> [任务说明]
请一字不改地抄录阅读文段中的一部分：从“当前位置:编程学习 > JAVA”起，一直到“continumax(char *outputstr,char *inputstr)”为止。

当前位置:编程学习 > JAVA >>

字符串中找出连续最长的数字串

//1. 写一个函数,它的原形是int continumax(char *outputstr,char *intputstr)
//功能:
//在字符串中找出连续最长的数字串,并把这个串的长度返回,
//并把这个最长数字串付给其中一个函数参数outputstr所指内存。
//例如:"abcd12345ed125ss123456789"的首地址传给intputstr后,函数将返回9,outputstr所指的值为123456789
#include<stdio.h>
#include<assert.h>
int continumax(char *outputstr,char *inputstr)
{   
	assert(outputstr);
    assert(inputstr);
	int length = 0;
	int maxlength = 0; 
	int i = 0;
	int j = 0;
    while(inputstr[i] != '\0')
	{
		while( inputstr[i] >='0'&& inputstr[i] <= '9')
		{   
			length++;
			i++;
		}
		if(length > maxlength)
		{
			maxlength = length;
			int k = i-maxlength;
			for(j = 0; j < maxlength; j++ )

> [所示信息]
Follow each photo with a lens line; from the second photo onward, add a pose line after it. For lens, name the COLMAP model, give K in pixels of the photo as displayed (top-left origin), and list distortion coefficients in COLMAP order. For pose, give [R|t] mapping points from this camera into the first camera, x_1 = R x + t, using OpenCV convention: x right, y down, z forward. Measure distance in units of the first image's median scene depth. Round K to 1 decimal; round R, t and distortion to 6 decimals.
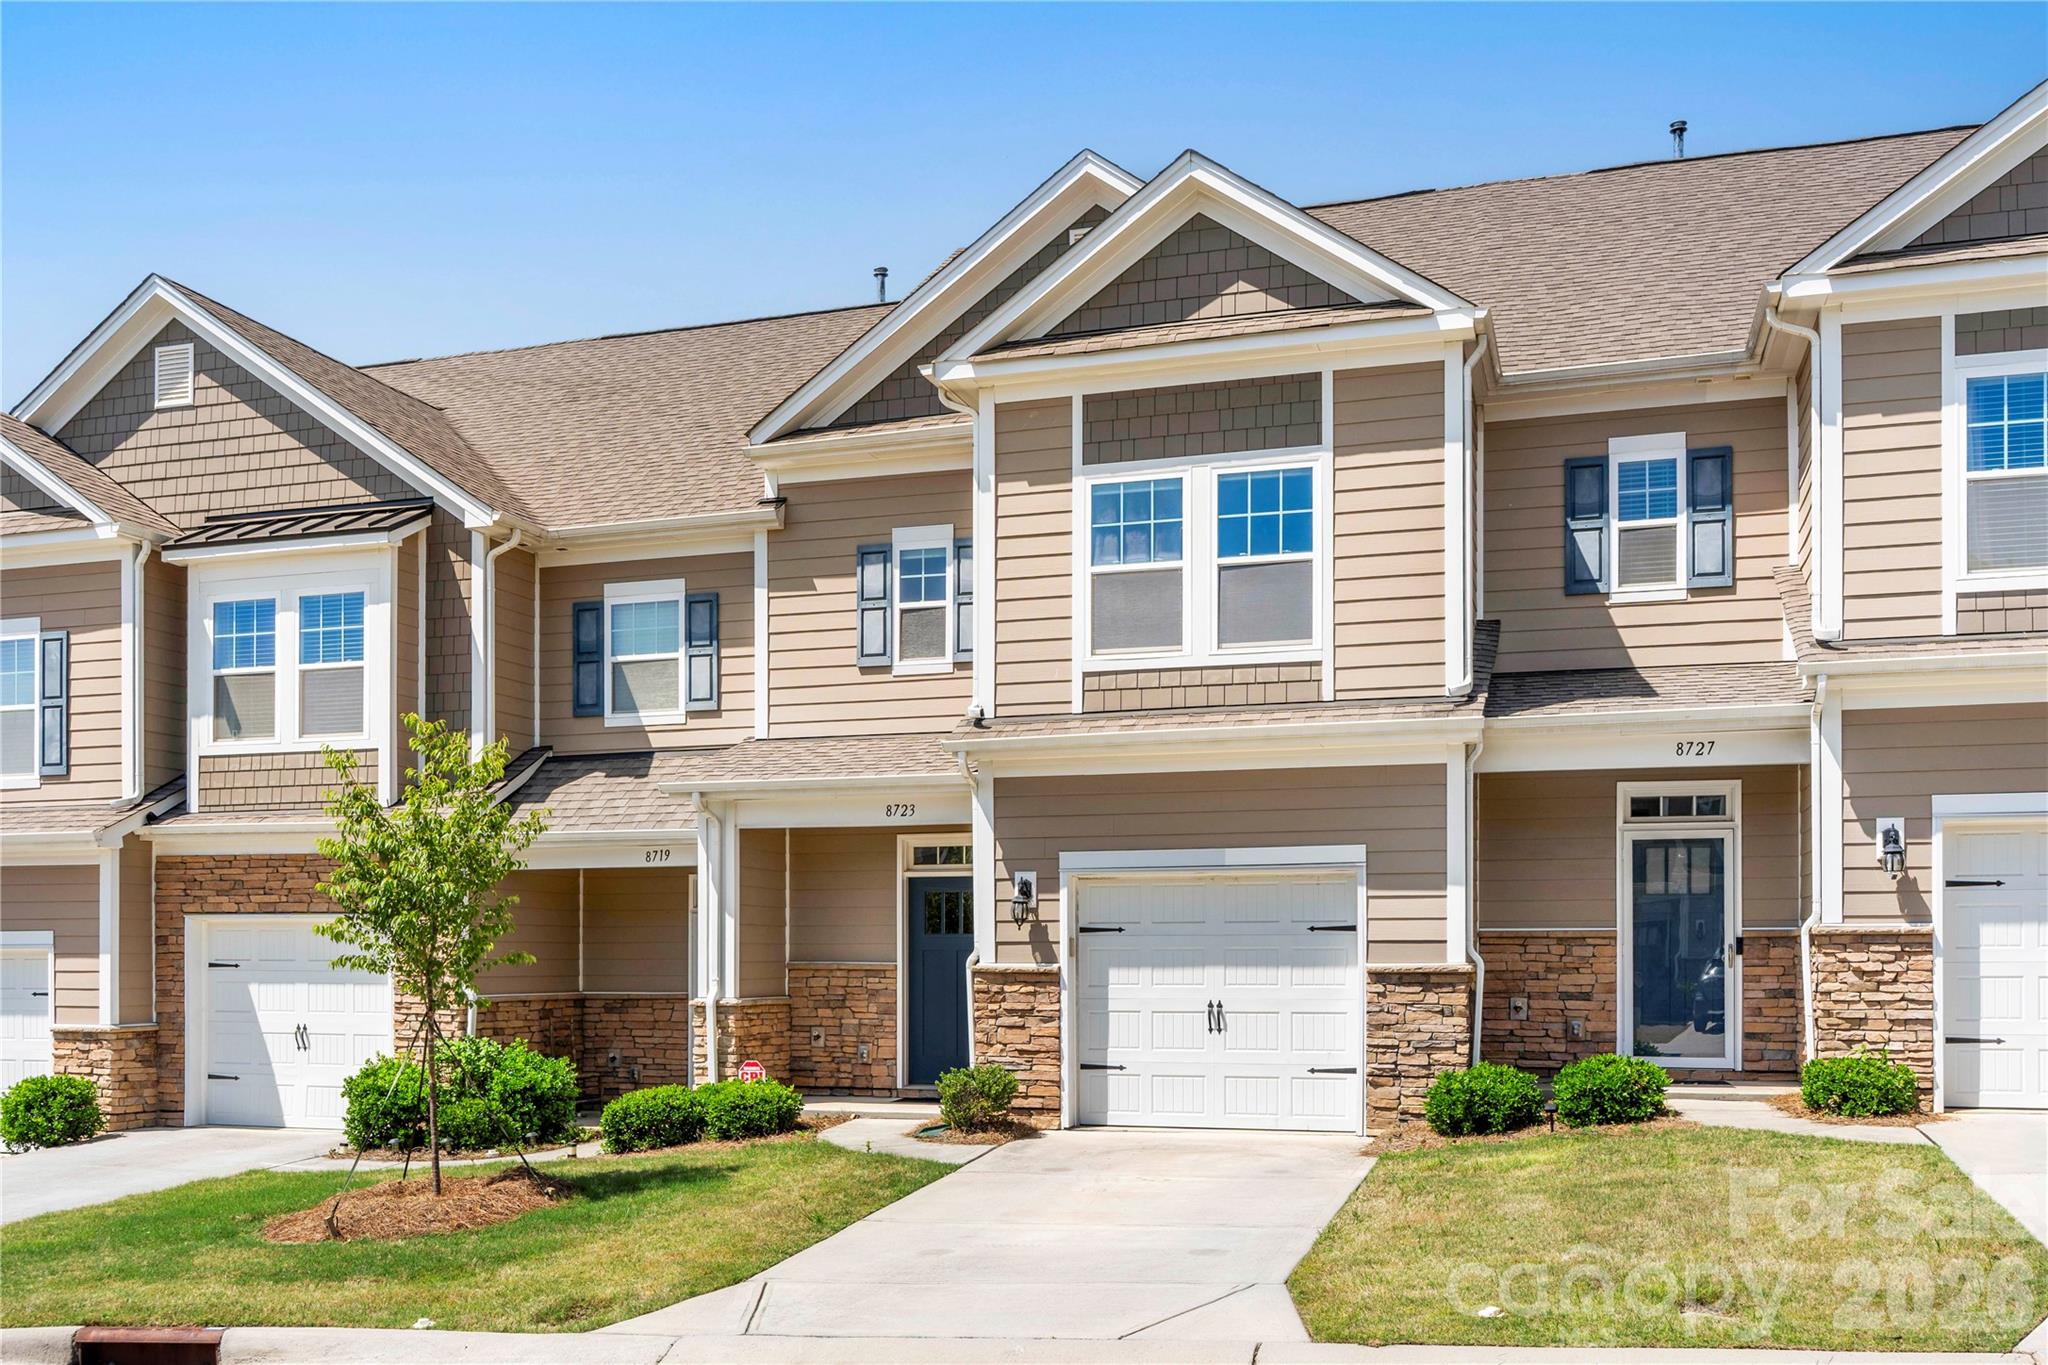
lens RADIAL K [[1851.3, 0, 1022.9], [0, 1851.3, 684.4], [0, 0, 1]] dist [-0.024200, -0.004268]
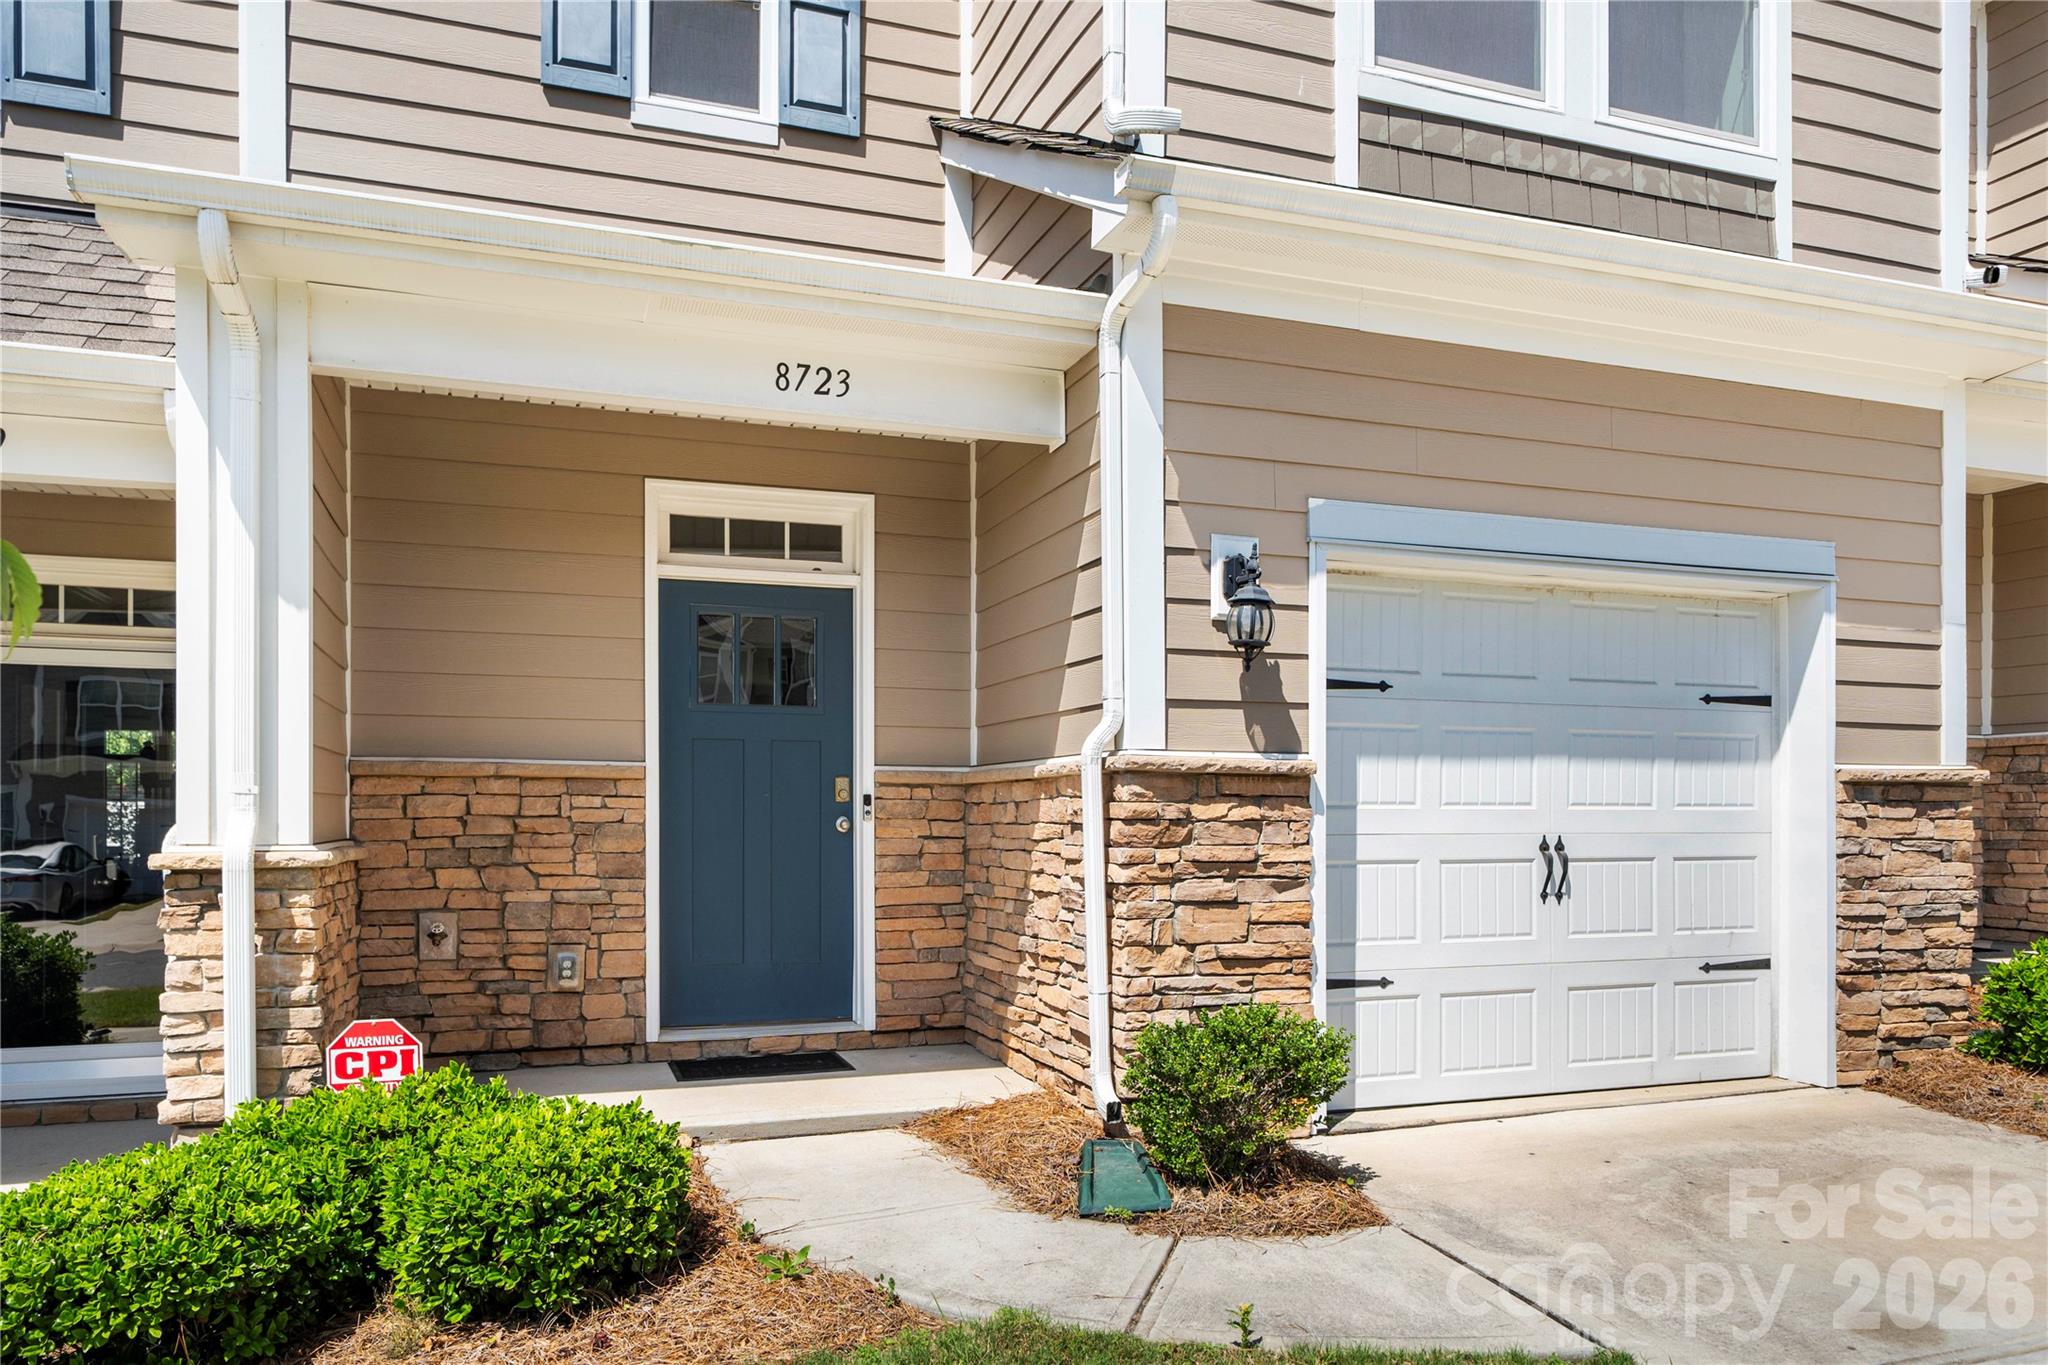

> [任务输出]
当前位置:编程学习 > JAVA >>

字符串中找出连续最长的数字串

//1. 写一个函数,它的原形是int continumax(char *outputstr,char *intputstr)
//功能:
//在字符串中找出连续最长的数字串,并把这个串的长度返回,
//并把这个最长数字串付给其中一个函数参数outputstr所指内存。
//例如:"abcd12345ed125ss123456789"的首地址传给intputstr后,函数将返回9,outputstr所指的值为123456789
#include<stdio.h>
#include<assert.h>
int continumax(char *outputstr,char *inputstr)